His pioneering work on Singapore's mangrove biodiversity in the 70s and 80s included some of the earliest maps of Bukit Timah Nature Reserve and the Mandai mangroves.
Professor Peter Ng, head of the Lee Kong Chian Natural History Museum (LKCNHM) at the National University of Singapore (NUS), said the data and information Prof Murphy collected back then are still used by researchers today.
Prof Ng, 60, was a doctorate student under Prof Murphy in the 80s and later his colleague at the university.
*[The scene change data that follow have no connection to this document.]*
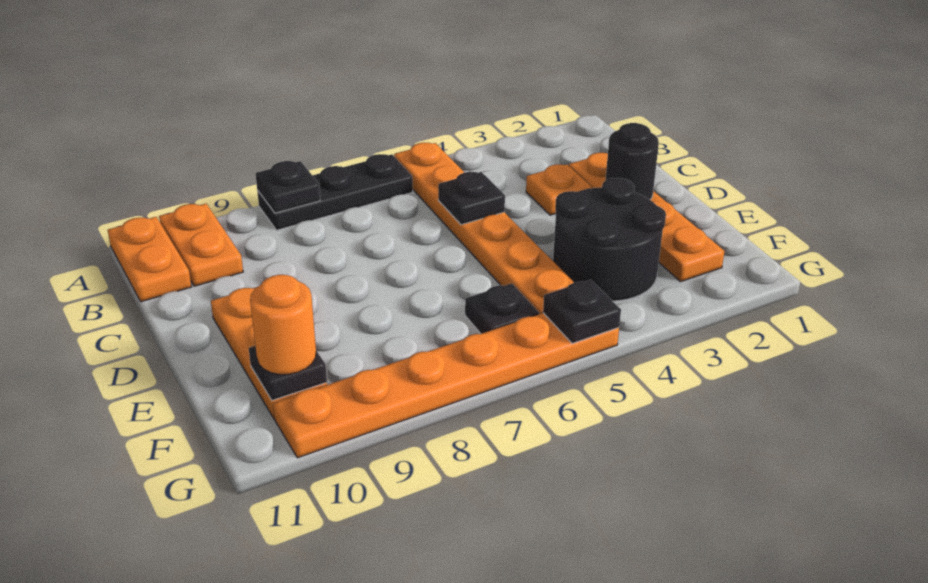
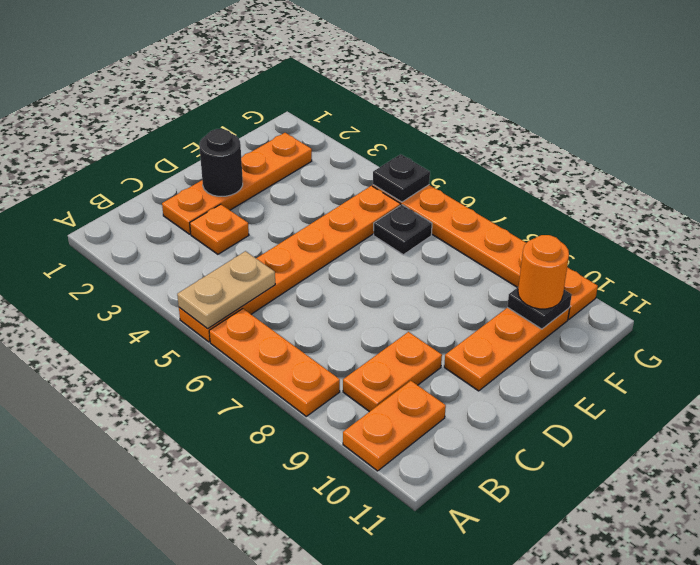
none -> tan plate A5:B5 level 2
black plate A6:A8 level 1 -> orange plate A6:A8 level 1
black plate A8 level 2 -> none
orange plate A11:B11 level 1 -> orange plate B9:C9 level 1
black plate C5 level 2 -> none
black round brick E3:F4 level 1 -> none

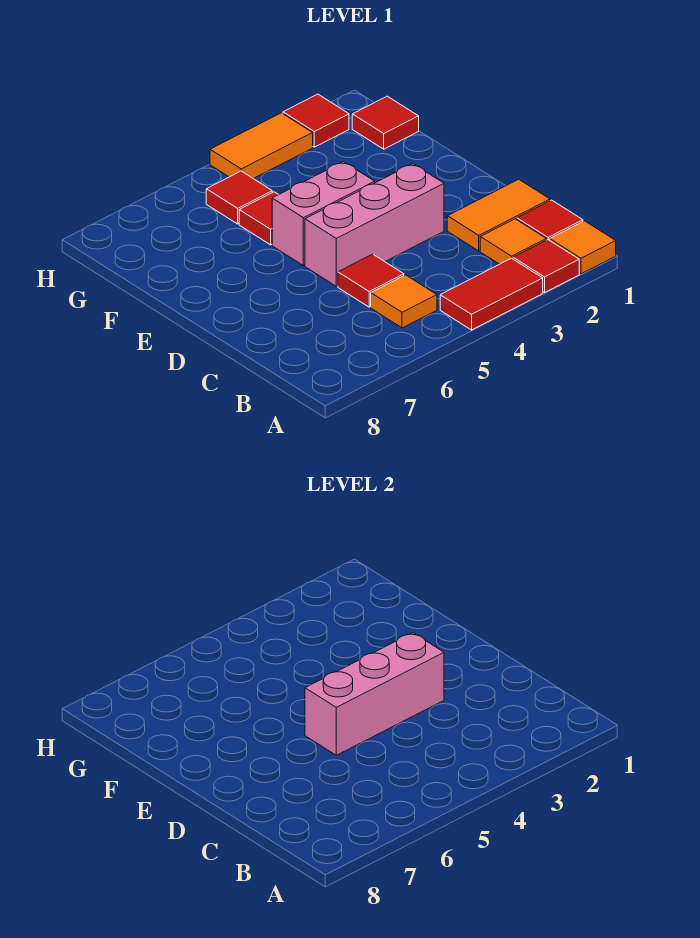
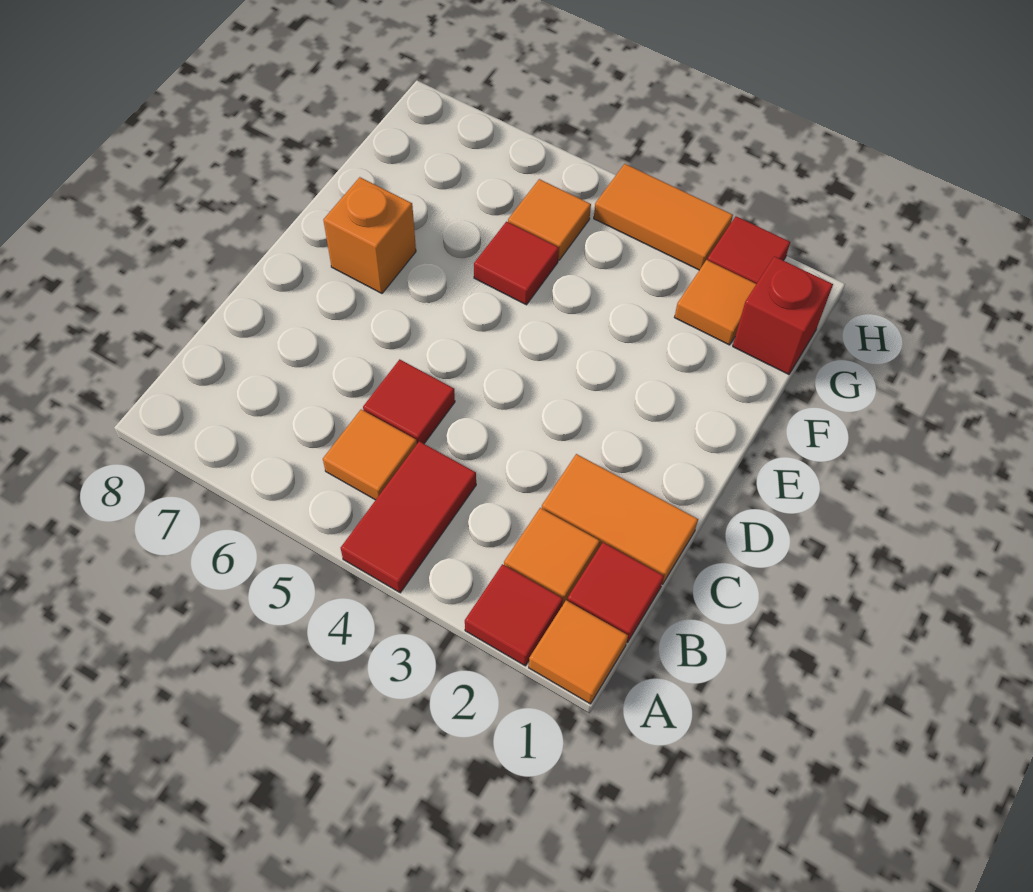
red tile A3:A4 level 1 -> red tile A4:B4 level 1
pink brick D3:D5 level 1 -> none
pink brick D3:D5 level 2 -> none
pink brick E4:E5 level 1 -> none
none -> orange brick E7 level 1
red tile G1 level 1 -> red brick G1 level 1
none -> orange tile G2 level 1
red tile G5 level 1 -> orange tile G5 level 1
Prof Murphy's field of speciality was entomology - the study of insects - but he was a polymath with wide-ranging interests, said Prof Ng. He credits his mentor with awakening his own interest in philosophy and history.
Prof Ng recalled how Prof Murphy would often sit outside the laboratory during his afternoon breaks with a coffee and a cigarette, reading a book. When approached, he would wax poetic about whatever he was reading at the time.
"He gets you interested in these things, whether it's Nietzsche or chaos theory, if nothing else just so you can have a discussion with him," Prof Ng said.
"It broadens your knowledge. Speaking as a lecturer myself, it's great to have that broad knowledge when you teach a class as it makes your teaching more powerful."
Another former student of Prof Murphy was Mr N. Sivasothi, 54, a senior lecturer at the NUS Department of Biological Sciences who is known for his research on otters.
Like Prof Ng, Mr Sivasothi said some of the most valuable lessons he learned from Prof Murphy were outside the classroom.
He said the priceless sessions of fieldwork and informal interactions taught him not only facts but also Prof Murphy's perspectives and uncommon wisdom that could not be captured in a textbook.
Inspired by his experiences, Mr Sivasothi strove to recreate such opportunities for his own students when he became a lecturer.
In 1999, he started a group of volunteers for the Raffles Museum of Biodiversity Research, now known as the NUS Toddycats programme at LKCNHM. Mr Sivasothi also partnered the National Parks Board in 2017 to start the Biodiversity Friends Forum for anyone interested in nature, including members of the public of all ages.
"I became quite the organiser of symposia, meetings and chat groups because I had learnt so much from the informal, spontaneous conversations with Murphy," Mr Sivasothi said.
Even after his retirement in 1990, Prof Murphy continued to be a fixture at the NUS laboratories for almost a decade more, teaching the occasional class and sharing his insights with students and faculty alike.
He later served as a consultant to government agencies and various companies in insect identification.
Mr Bernard Harrison, who was the executive director of the Singapore Zoo in the mid-90s, enlisted Prof Murphy to help set up the Fragile Forest bio-dome where visitors can get up close with various insects and other animals in a rainforest-like environment to this day.
"He was very helpful in capturing or acquiring and displaying all those local species of ants, butterflies and insects. He may have retired but he was still Mr Entomology," said Mr Harrison, 69.
Prof Murphy's daughter Juliette, who was born and grew up in Singapore, said she tried to persuade her father to move back to Britain with her in his later years, but he was adamant that Singapore was his home.
"He was fortunate that he had so many friends and former students who treated him like family," said Ms Murphy, 51, who lives in Durham, in Britain
Speaking with The Straits Times from Durham, where she ended up staying after leaving Singapore in 1987, she fondly recalled how her father would often drive down from the NUS campus to pick her up after school at the nearby United World College.
His bright yellow Suzuki was easy to spot, but she often found her Dad crawling around in a nearby bush with his net, looking for insects.
Ms Murphy had been scheduled to visit her father in Singapore in April, but her plans were scuppered by the coronavirus pandemic.
She last saw him in person in April 2019 and had been writing him letters. She said his death did not come as a shock as his health had been declining in recent years.
"Still, it's never easy to let go. It's hard to get your head around it," she said.
Prof Murphy's legacy lives on in the scientific names of more than 100 species of animals named after him by other admiring local biologists who discovered them.
One example is the nudibranch sea slug, Murphydoris singaporensis, first found here in 1991 by Prof Murphy's colleague at NUS, Jon Sigurdsson.
Prof Murphy is survived by his daughter, a son and a granddaughter. His Singaporean Chinese wife, Dr Marguerite Yin-Murphy, a microbiologist at NUS, died in 2007.